Optimist Club to focus on encouraging, recognizing youth
Volunteers who want a new opportunity to serve might take a look at the Quad Cities' newly formed Optimist Club.
Optimist Clubs have more than 2,900 branches worldwide, with 90,000 members. These organizations conduct 65,000 service projects each year, focusing on youth, and spend $78 million annually in their communities, the organization's literature states.
Optimist projects focus on working with local schools to enhance education, conducting substance abuse prevention programs, coaching youth sports teams, tutoring and mentoring young people, painting the homes of the elderly and needy, providing food baskets to families in need, assisting disaster victims, and reading to children.
Some of the international Optimist programs include the Junior Optimist Octagon International, a citizenship and volunteerism project; Internet Safety; Childhood Cancer Campaign; Youth Appreciation; Communication Contest for the Deaf and Hard of Hearing; Oratorical Contest; Junior Golf Program; Essay Contest; Respect for Law/Promotion of Non-Violence; and Youth Safety.
Prescott Valley resident and Town Councilman Michael Whiting has been involved with Optimists for more than 40 years.

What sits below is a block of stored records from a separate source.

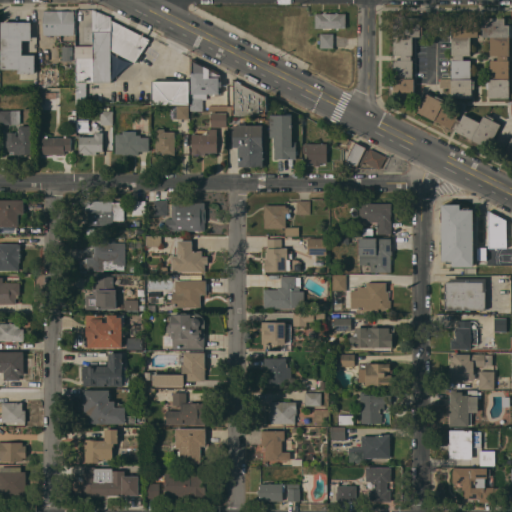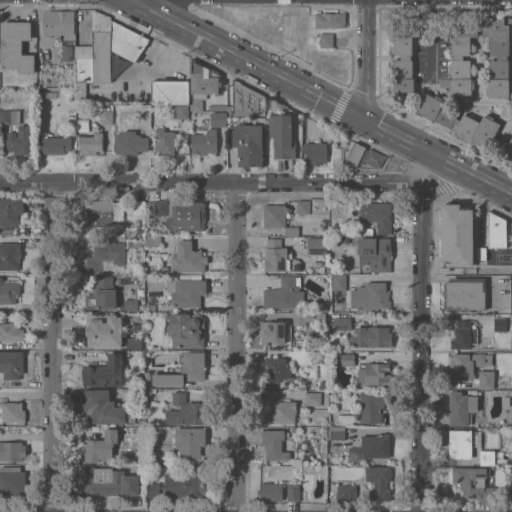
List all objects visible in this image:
building: (329, 19)
building: (330, 20)
building: (58, 22)
building: (59, 22)
road: (432, 39)
building: (326, 40)
building: (327, 40)
building: (129, 42)
building: (496, 43)
building: (15, 46)
building: (16, 46)
building: (105, 48)
building: (97, 51)
building: (404, 51)
building: (67, 53)
building: (405, 55)
building: (479, 56)
building: (461, 59)
road: (368, 60)
building: (203, 83)
building: (201, 85)
building: (402, 87)
building: (498, 88)
building: (171, 91)
building: (80, 95)
building: (171, 95)
road: (320, 96)
building: (247, 100)
building: (217, 107)
building: (180, 112)
building: (9, 116)
building: (10, 117)
building: (105, 117)
building: (106, 117)
building: (218, 119)
building: (219, 119)
building: (460, 119)
building: (458, 121)
building: (282, 135)
building: (282, 136)
building: (18, 140)
building: (20, 140)
building: (165, 141)
building: (131, 142)
building: (164, 142)
building: (204, 142)
building: (204, 142)
building: (91, 143)
building: (130, 143)
building: (55, 144)
building: (56, 144)
building: (90, 144)
building: (248, 144)
building: (249, 144)
building: (508, 150)
building: (509, 150)
building: (315, 152)
building: (354, 152)
building: (314, 153)
building: (364, 156)
building: (371, 158)
road: (226, 184)
building: (159, 206)
building: (303, 206)
building: (139, 207)
building: (161, 207)
building: (304, 207)
building: (10, 211)
building: (10, 211)
building: (104, 211)
building: (104, 211)
building: (376, 214)
building: (274, 215)
building: (377, 215)
building: (186, 216)
building: (187, 216)
building: (278, 218)
building: (496, 230)
building: (496, 230)
building: (457, 234)
building: (141, 235)
building: (457, 235)
building: (154, 241)
building: (316, 245)
building: (317, 245)
building: (374, 250)
building: (375, 253)
building: (482, 253)
building: (104, 255)
building: (275, 255)
building: (276, 255)
building: (9, 256)
building: (9, 256)
building: (104, 257)
building: (187, 258)
building: (188, 258)
building: (164, 269)
building: (338, 281)
building: (339, 282)
building: (8, 291)
building: (9, 291)
building: (188, 292)
building: (188, 292)
building: (102, 293)
building: (285, 293)
building: (465, 293)
building: (102, 294)
building: (284, 294)
building: (464, 295)
building: (369, 296)
building: (370, 296)
building: (336, 300)
building: (133, 304)
building: (320, 316)
building: (302, 317)
building: (341, 323)
building: (342, 323)
building: (500, 323)
building: (499, 324)
building: (104, 329)
building: (10, 330)
building: (187, 330)
building: (187, 330)
building: (10, 331)
building: (105, 331)
building: (277, 333)
building: (276, 334)
building: (463, 334)
building: (462, 335)
building: (371, 336)
building: (371, 336)
building: (134, 342)
road: (52, 347)
road: (423, 347)
road: (239, 348)
building: (347, 359)
building: (348, 359)
building: (511, 359)
building: (12, 363)
building: (12, 364)
building: (467, 364)
building: (467, 364)
building: (184, 369)
building: (276, 370)
building: (185, 371)
building: (276, 371)
building: (104, 372)
building: (106, 372)
building: (375, 374)
building: (375, 374)
building: (485, 379)
building: (486, 379)
building: (312, 398)
building: (312, 398)
building: (506, 400)
building: (373, 405)
building: (373, 406)
building: (462, 406)
building: (101, 407)
building: (104, 408)
building: (461, 408)
building: (185, 410)
building: (12, 411)
building: (13, 411)
building: (186, 411)
building: (282, 411)
building: (283, 411)
building: (334, 416)
building: (345, 418)
building: (300, 421)
building: (294, 429)
building: (337, 432)
building: (338, 433)
building: (463, 442)
building: (190, 443)
building: (462, 443)
building: (189, 444)
building: (274, 444)
building: (101, 445)
building: (273, 445)
building: (101, 447)
building: (371, 447)
building: (370, 448)
building: (11, 450)
building: (12, 450)
building: (487, 457)
building: (297, 461)
building: (11, 479)
building: (12, 480)
building: (109, 482)
building: (110, 482)
building: (378, 482)
building: (471, 482)
building: (379, 483)
building: (477, 483)
building: (178, 484)
building: (185, 484)
building: (152, 489)
building: (270, 491)
building: (271, 491)
building: (293, 491)
building: (347, 491)
building: (293, 492)
building: (346, 492)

He was the first person to sign up for the local version.
Whiting said he was recruited for an Optimist Club in Casa Grande in the late 70s. He has served in every capacity in the organization. In 2000, he served as state governor, managing 40 Optimist Clubs in Arizona. He said he is excited to see one start in the Quad City area.
Whiting said the Optimist Club, which is not related to the women's Soroptimist Club, takes a little different approach to helping youth, focusing on encouraging them and recognizing their achievements.
"In my club in Tempe we related it to unsung heroes, the kids who are active in church, school and the community. We were looking for kids who had not been recognized, or not recognized for things people perceive as common place," he said. "We would see children doing things for other kids to help them through school, things through their church that no one else would know, or kids that had a real barrier in terms of things that other kids take for granted. They would have to go above and beyond to accomplish pretty common stuff at school, for instance, maybe they didn't have transportation to school, they had a disability, or a parent with a health issue that might be throwing everything off, or they were working to help their parents support the family while still attending school. People don't normally see these things. We would ask teachers to submit a profile of these kids for recognition."
Whiting said the City of Tempe adopted the Optimist student of the month program, and hosted a banquet for the youth, which the mayor, school superintendent, teachers and parents attended.
"They liked the way this process was created and how kids that are considered pretty normal are doing extraordinary things. The Optimists awarded certificates and scholarships to the kids," he said
Each Optimist Club stands on its own, Whiting said, with the local club deciding which projects would best suit its community. There are no specific requirements to join, and all ages are welcome, he said. Dues are $60 per year, $30 for those under 30 for the first year.
The local Optimist Club had an introductory meeting Monday and signed up six new members, bringing the total now to nine, with more people taking some time to think about joining, Whiting said.
"We have a good core to start with," he added.
The Optimists will continue to meet at noon on Mondays at Fuddruckers in Prescott Valley's Entertainment District until the club grows a bit, but Whiting stressed that it is open to all people in the Quad Cities area.
"We want to include all of the communities," he said.